Все, что разрешалось бы русскому мальчику в твоей стране, тебе совсем или
почти совсем запрещено. Ты не можешь сам себе выбирать товарищей для игр -
только приятелей из твоей касты, равных тебе по привилегиям. Никаких
прогулок в одиночку, контролируется каждый твой шаг, тебя ежеминутно
проверяют, опасаясь покушения или детских шалостей, которые "всегда плохо
кончаются". И правда, однажды вы с ребятами находите склад оружия и
взрываете запалы гранат. Трое мальчиков на всю жизнь остаются слепыми и
изуродованными. По чистой случайности ты единственный остаешься невредим. Ты
перестаешь выходить на улицу, и все преимущества, которые мать усматривала в
твоем пребывании в Германии, обернулись на деле серьезными потерями.
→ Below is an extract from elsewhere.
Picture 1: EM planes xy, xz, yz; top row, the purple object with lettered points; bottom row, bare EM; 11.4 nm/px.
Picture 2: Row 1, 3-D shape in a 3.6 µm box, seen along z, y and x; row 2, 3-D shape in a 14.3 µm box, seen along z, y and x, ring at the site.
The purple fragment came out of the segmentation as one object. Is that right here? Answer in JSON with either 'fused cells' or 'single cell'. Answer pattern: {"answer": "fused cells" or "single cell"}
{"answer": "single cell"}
Ты острее, чем другие ребята твоего поколения, чувствуешь на себе
сталинские наставления, клевету, чванство и произвол. Ты заклеймишь все это
в своих песнях. Придавленный окружающей тебя обыденностью, отмеченный
исторической обстановкой - "победителей не судят", - ты искалечен не
физически, как твои товарищи, но душевно. Твои поэтические и чисто юношеские
фантазии, уже тогда сложные и противоречивые, похоронены под слоем "хороших
поступков", торжественных выходов в свет - "на людей посмотреть и себя
показать". А после сытного ужина никто даже не подумает поговорить с
обеспокоенным ребенком, который ложится спать и мечтает. К счастью, есть
нежная и любящая мачеха. Она смягчает для тебя этот период терпеливой
заботой и тем, что осталось в ней от древней культуры Армении - ее родной
земли.
Только ради нее я заставляла тебя видеться с отцом. Все это время я
тянула тебя за рукав, я назначала эти встречи, я водила тебя на скучные
ужины. Тебе не о чем было с ним говорить, и говорила я.
Гораздо позже я поняла: из-за всего этого - отца, матери, обстановки и
уже тогда изгнания - ты начал с тринадцати лет напиваться.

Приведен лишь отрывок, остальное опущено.